Taxi app phenomenon Uber has suffered a serious blow to its business model after its claim that it works for its 30,000 London drivers, rather than the other way round, was dismissed as pure fiction by an Employment Tribunal (ET). The ruling means that Uber drivers have all the rights of ordinary employees.
The test case was brought by a number of past and present Uber drivers whose lawyers successfully argued that they were entitled to the full gamut of protections afforded by the Employment Rights Act 1996, the Working Time Regulations 1998 and the National Minimum Wage Act 1998.
Uber submitted that it did not provide transportation services. Via its smartphone app, it made available a platform on which a mosaic of 30,000 independent small businesses operated. In rejecting those arguments, however, the ET quoted Queen Gertrude’s most celebrated line, ‘the lady doth protest too much’.
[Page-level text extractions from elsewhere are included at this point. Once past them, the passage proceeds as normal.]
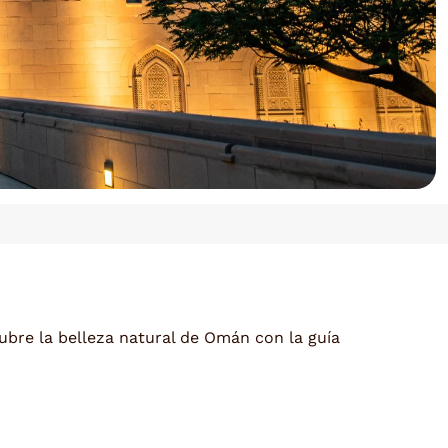
bre la belleza natural de Omán con la guía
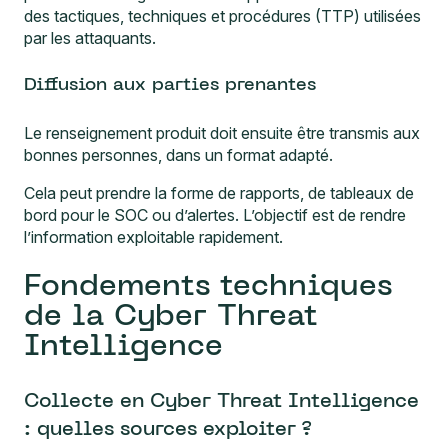
des tactiques, techniques et procédures (TTP) utilisées
par les attaquants.
Diffusion aux parties prenantes
Le renseignement produit doit ensuite être transmis aux
bonnes personnes, dans un format adapté.
Cela peut prendre la forme de rapports, de tableaux de
bord pour le SOC ou d’alertes. L’objectif est de rendre
l’information exploitable rapidement.
Fondements techniques
de la Cyber Threat
Intelligence
Collecte en Cyber Threat Intelligence
: quelles sources exploiter ?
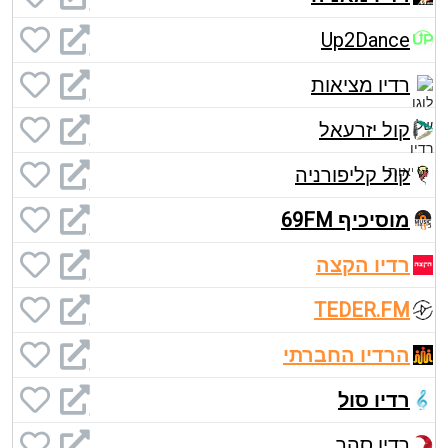
Up2Dance
רדיו מציאות
קול יזרעאל
קול קליפורניה
מוסיכיף 69FM
רדיו הקצה
TEDER.FM
הרדיו החברתי
רדיו סול
רדיו סהר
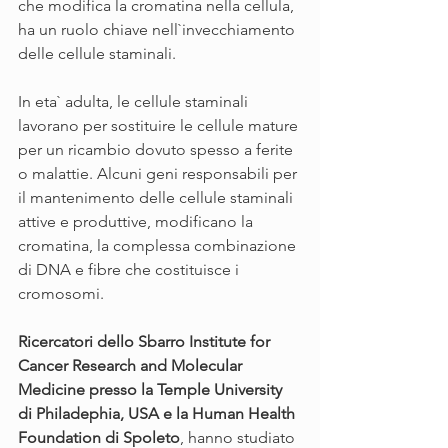
che modifica la cromatina nella cellula, 
ha un ruolo chiave nell`invecchiamento 
delle cellule staminali.
In eta` adulta, le cellule staminali 
lavorano per sostituire le cellule mature 
per un ricambio dovuto spesso a ferite 
o malattie. Alcuni geni responsabili per 
il mantenimento delle cellule staminali 
attive e produttive, modificano la 
cromatina, la complessa combinazione 
di DNA e fibre che costituisce i 
cromosomi.
Ricercatori dello Sbarro Institute for 
Cancer Research and Molecular 
Medicine presso la Temple University 
di Philadephia, USA e la Human Health 
Foundation di Spoleto
, hanno studiato 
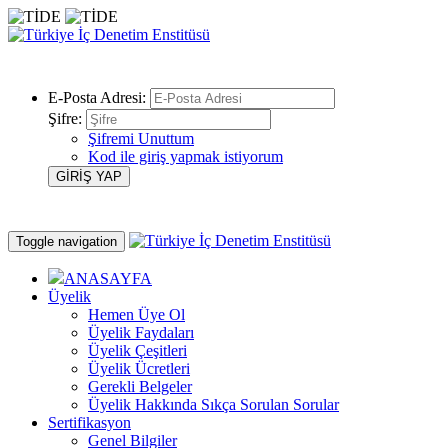
E-Posta Adresi:
Şifre:
Şifremi Unuttum
Kod ile giriş yapmak istiyorum
Toggle navigation
ANASAYFA
Üyelik
Hemen Üye Ol
Üyelik Faydaları
Üyelik Çeşitleri
Üyelik Ücretleri
Gerekli Belgeler
Üyelik Hakkında Sıkça Sorulan Sorular
Sertifikasyon
Genel Bilgiler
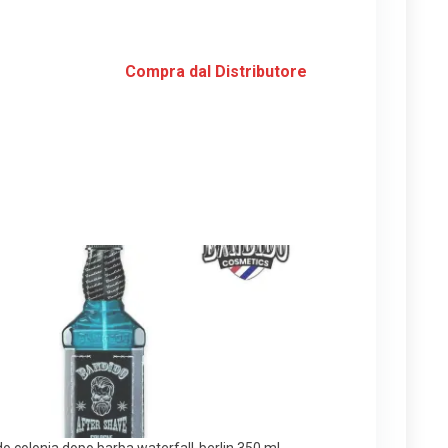
Compra dal Distributore
o colonia dopo barba waterfall-berlin 350 ml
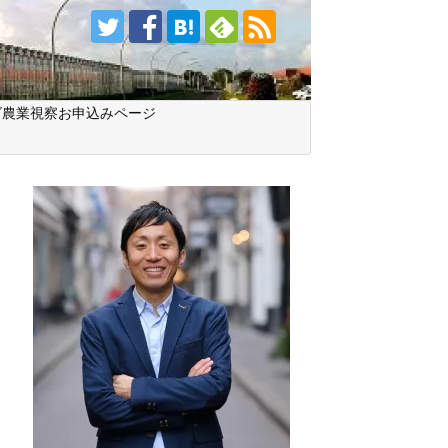
ダ農業視察お申込みページ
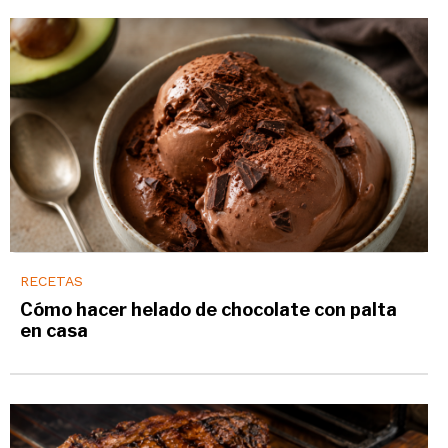
RECETAS
Cómo hacer helado de chocolate con palta
en casa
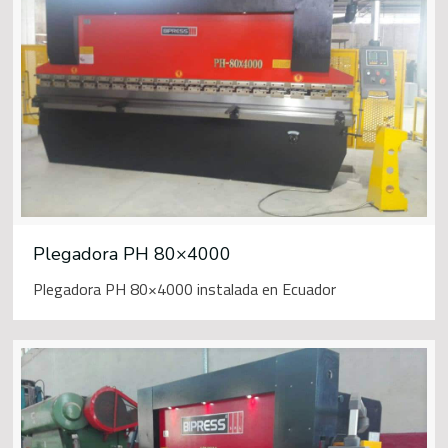
Plegadora PH 80×4000
Plegadora PH 80×4000 instalada en Ecuador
The documentation that passed between Uber and its drivers contained twisted language and outright fictions that merited a degree of scepticism. It was unreal to deny that Uber was not in business as a supplier of transportation services, nor could it sensibly be viewed as merely supplying drivers with ‘leads’.
The supposed contractual relationship between drivers and their passengers was a pure fiction which bore no relationship to the way in which Uber really operated. In the circumstances, the only sensible interpretation was that the drivers ‘worked for’ Uber, providing the skilled labour through which the company delivered its services and generated its profits.